The Management consultancy McKinsey recently found that government spending on renewable energy technology creates five more jobs per million dollars than spending on fossil fuels  . Decarbonisation investments often provide stronger economic growth prospects through higher-longer term productivity from new ideas, technologies, services and efficiencies, with leading examples being the extraordinary growth, falling costs and employment associated with renewable energy, battery storage and electric vehicles. For these reasons, business around the world is also increasingly focused on a double-dividend recovery, such as through the World Economic Forum or the We Mean Business Coalition of around 1300 top corporates globally, with a combined market capitalisation of US$25 trillion  .
The impact of COVID-19 has seen estimated losses of regional GDP between 4.6 to 7.2 per cent, with around US$315b in emergency and stimulus spending already invested and billions more in recovery stimulus to come . There are good examples of green recovery investments across the region, anchored by ASEAN’s commitment to generate 23 per cent of the region’s energy from renewable sources by 2025 and evident in recent renewable energy investments in Indonesia, Malaysia and Myanmar. Stimulus packages in a number or countries include green investments such as promoting the circular economy in Indonesia’s National Economic Recovery Plan, supporting sustainable buildings in the Philippines’ “Build Build Build” infrastructure investments, green bonds for infrastructure investment in Thailand and Vietnam’s National Strategy for Green Growth.
However, most stimulus spending and prospective investment across the region is focused on more traditional, carbon-intensive investments.
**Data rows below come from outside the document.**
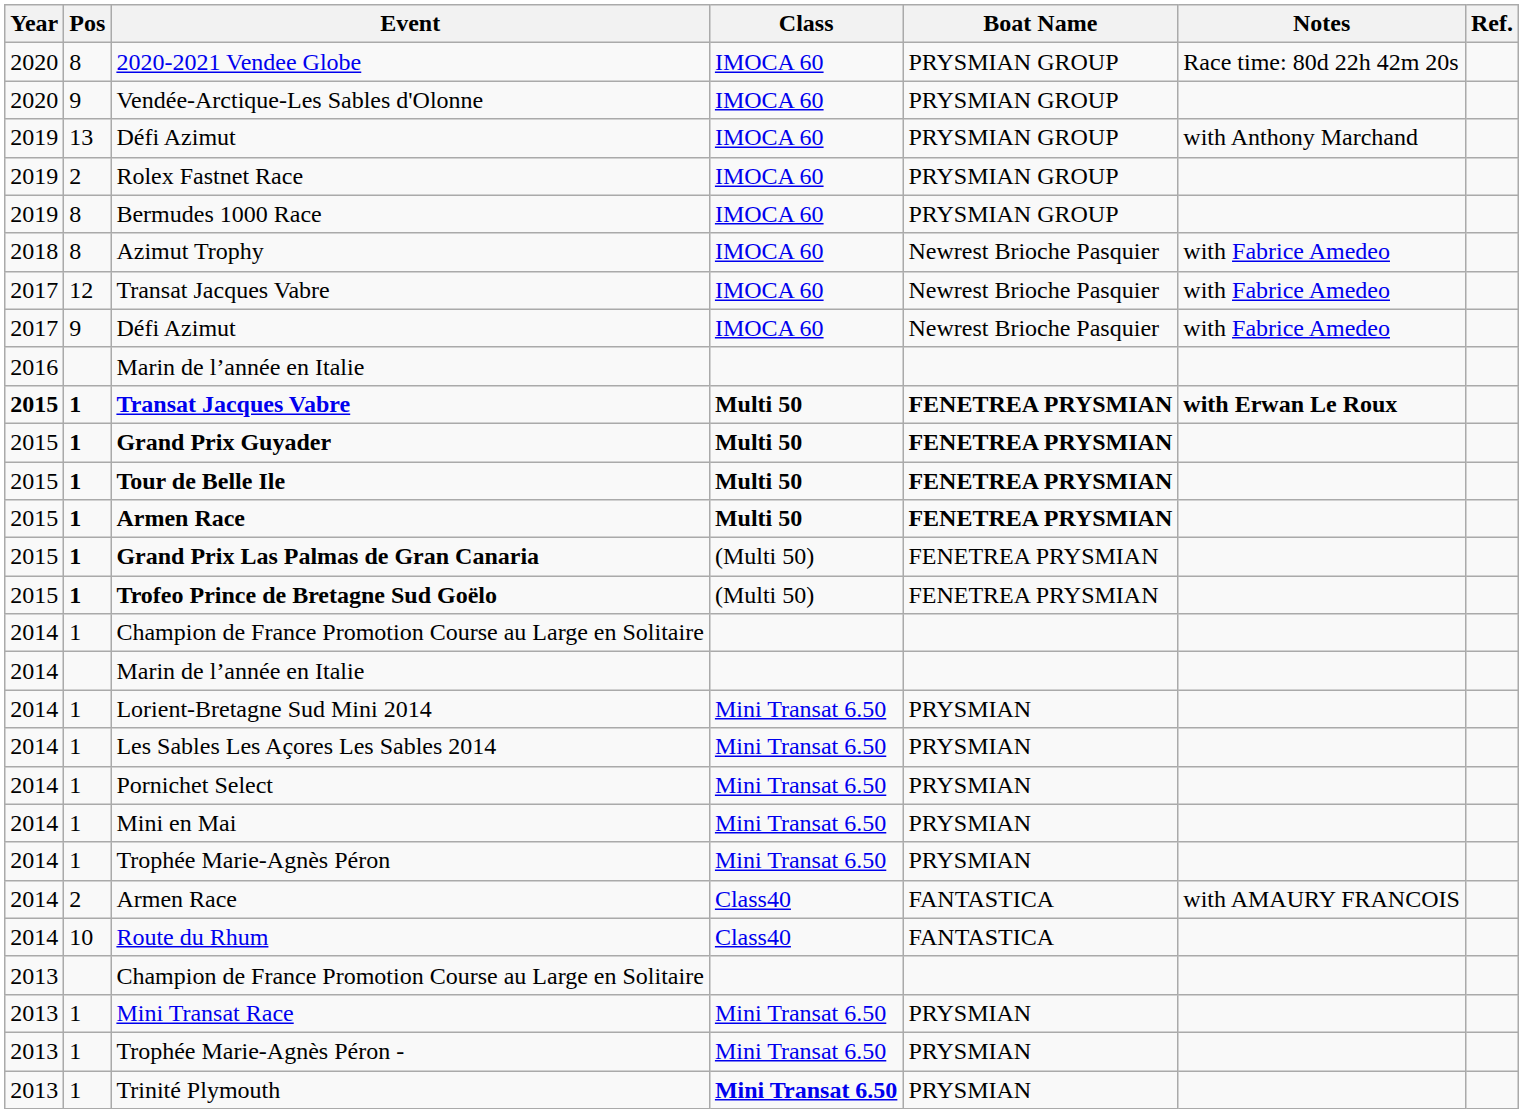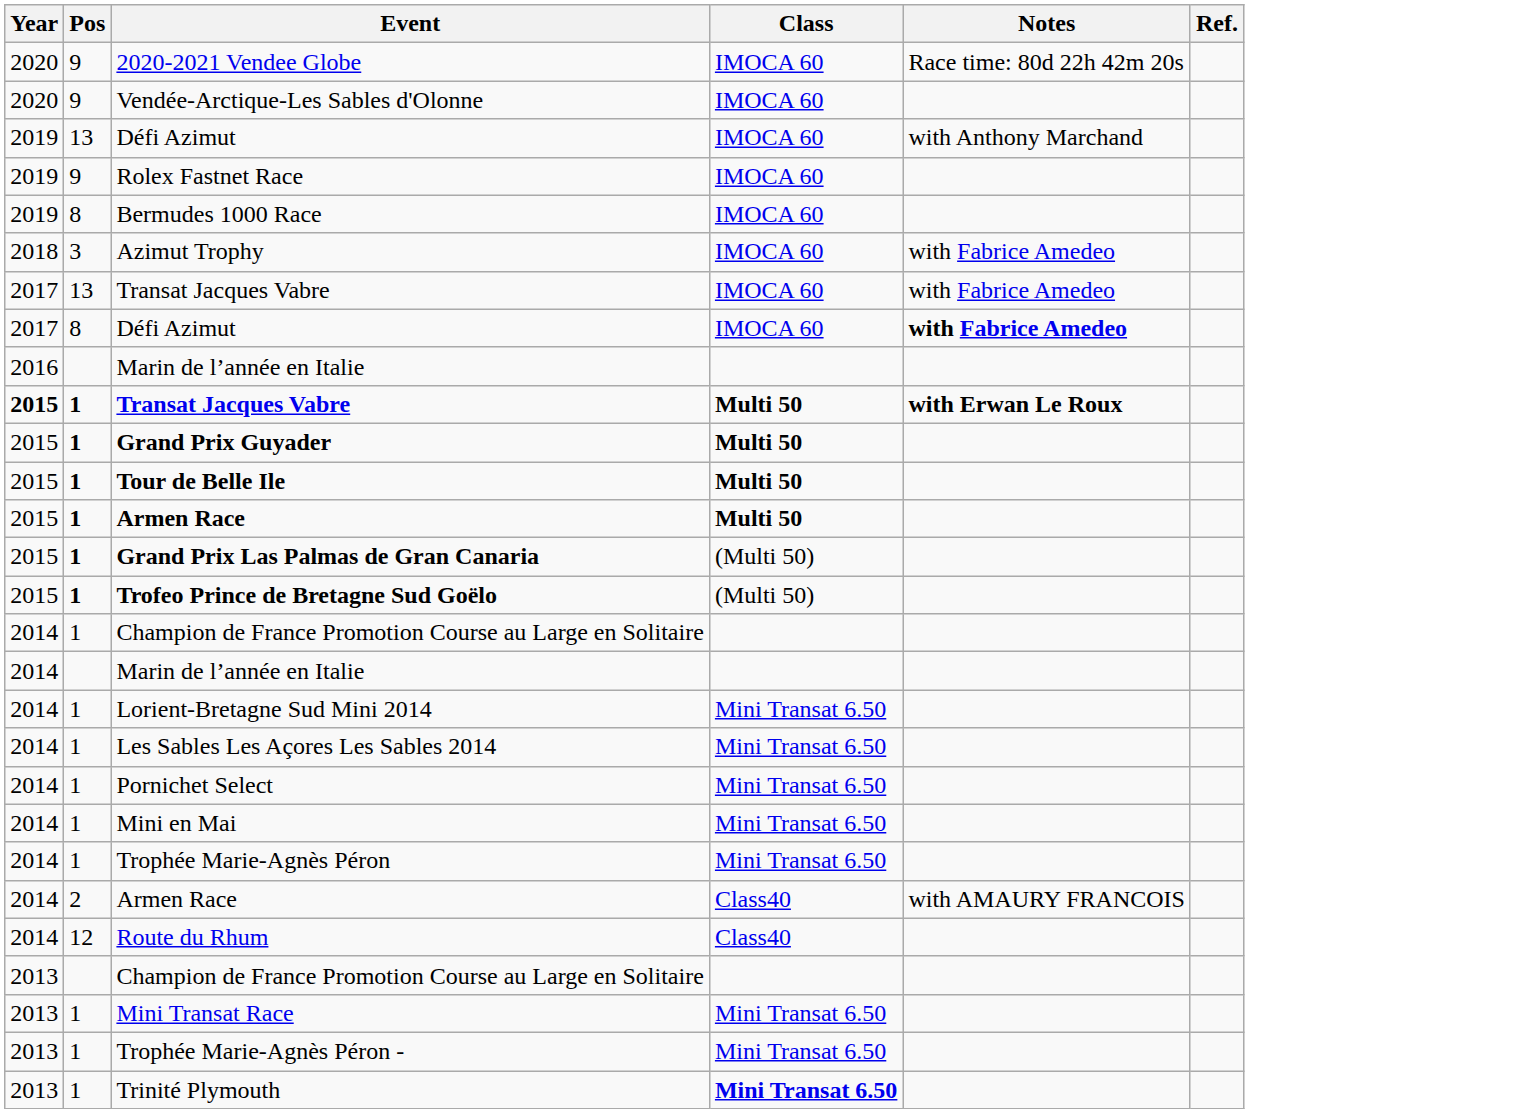- column: Boat Name | PRYSMIAN GROUP | PRYSMIAN GROUP | PRYSMIAN GROUP | PRYSMIAN GROUP | PRYSMIAN GROUP | Newrest Brioche Pasquier | Newrest Brioche Pasquier | Newrest Brioche Pasquier | FENETREA PRYSMIAN | FENETREA PRYSMIAN | FENETREA PRYSMIAN | FENETREA PRYSMIAN | FENETREA PRYSMIAN | FENETREA PRYSMIAN | PRYSMIAN | PRYSMIAN | PRYSMIAN | PRYSMIAN | PRYSMIAN | FANTASTICA | FANTASTICA | PRYSMIAN | PRYSMIAN | PRYSMIAN
2020-2021 Vendee Globe | Pos: 8 -> 9
Rolex Fastnet Race | Pos: 2 -> 9
Azimut Trophy | Pos: 8 -> 3
2017 / Transat Jacques Vabre | Pos: 12 -> 13
2017 / Défi Azimut | Pos: 9 -> 8
2017 / Défi Azimut | Notes: normal -> bold
Route du Rhum | Pos: 10 -> 12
The Asian Development Bank (ADB) and others are urging a different approach, for example in the ADB’s recently released Green Financing Strategy for Post COVID-19 Economic Recovery in South East Asia . Southeast Asia risks missing a golden opportunity, at the cost of economic growth and jobs now and well into the future, especially as global competitors and counterparts pull ahead on decarbonisation and climate transition as the world shifts to a net-zero emissions, more climate resilient global economy.
 IPCC AR5 Synthesis Report: Climate Change 2014; IPCC 1.5 Degree Special Report
 Notable examples include international organisations such as the UN, IMF, World Bank and IEA, multinational companies such as BP, Shell and Total, and governments in Germany, the UK, Canada, the UEA, South Korea and the EU.
 Asian Development Bank, International Monetary Fund
 ADB Green Financing Strategy for Post COVID-19 Economic Recovery in South East Asia
Patrick Suckling is a Senior Fellow at the Asia Society Policy Institute; Senior Partner at Pollination, a specialist climate investment and advisory firm; and was Australia’s Ambassador for the Environment.